Set every entry below down once more, exactly as it stands, without images.
*****
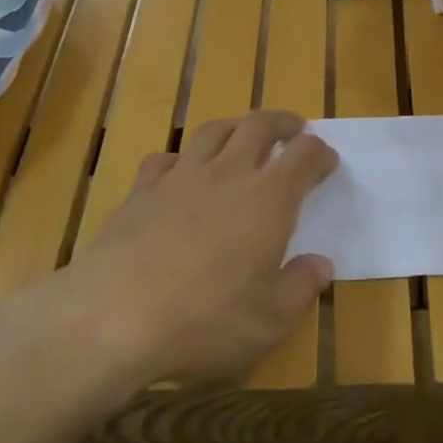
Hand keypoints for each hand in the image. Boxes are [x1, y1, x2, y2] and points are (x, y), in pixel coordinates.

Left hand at [76, 111, 336, 387]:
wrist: (115, 315)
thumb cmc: (206, 319)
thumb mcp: (270, 320)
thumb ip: (301, 287)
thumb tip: (321, 264)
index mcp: (269, 199)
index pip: (304, 157)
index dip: (319, 153)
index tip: (327, 159)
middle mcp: (228, 174)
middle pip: (258, 126)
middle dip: (282, 122)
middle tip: (294, 127)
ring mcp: (180, 177)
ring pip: (213, 132)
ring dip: (235, 126)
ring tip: (243, 133)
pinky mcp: (141, 191)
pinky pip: (165, 158)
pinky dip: (181, 158)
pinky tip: (180, 171)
*****
» **Answer to this exercise**
Hand keypoints for each hand in the image. Boxes are [x1, y1, x2, y2] and points are (x, y), in pixel coordinates.

Left hand at [76, 111, 336, 387]:
wrist: (115, 315)
thumb cmc: (206, 319)
thumb mcp: (270, 320)
thumb ip: (301, 287)
thumb tip: (321, 264)
index mcp: (269, 199)
index pip: (304, 157)
index dip: (319, 153)
index tip: (327, 159)
middle mcp: (228, 174)
middle pip: (258, 126)
middle dip: (282, 122)
middle tip: (294, 127)
ring mcp: (180, 177)
ring pip: (213, 132)
ring dip: (235, 126)
ring tip: (243, 133)
pinky mcp: (141, 191)
pinky pip: (165, 158)
pinky dip: (181, 158)
pinky tip: (180, 171)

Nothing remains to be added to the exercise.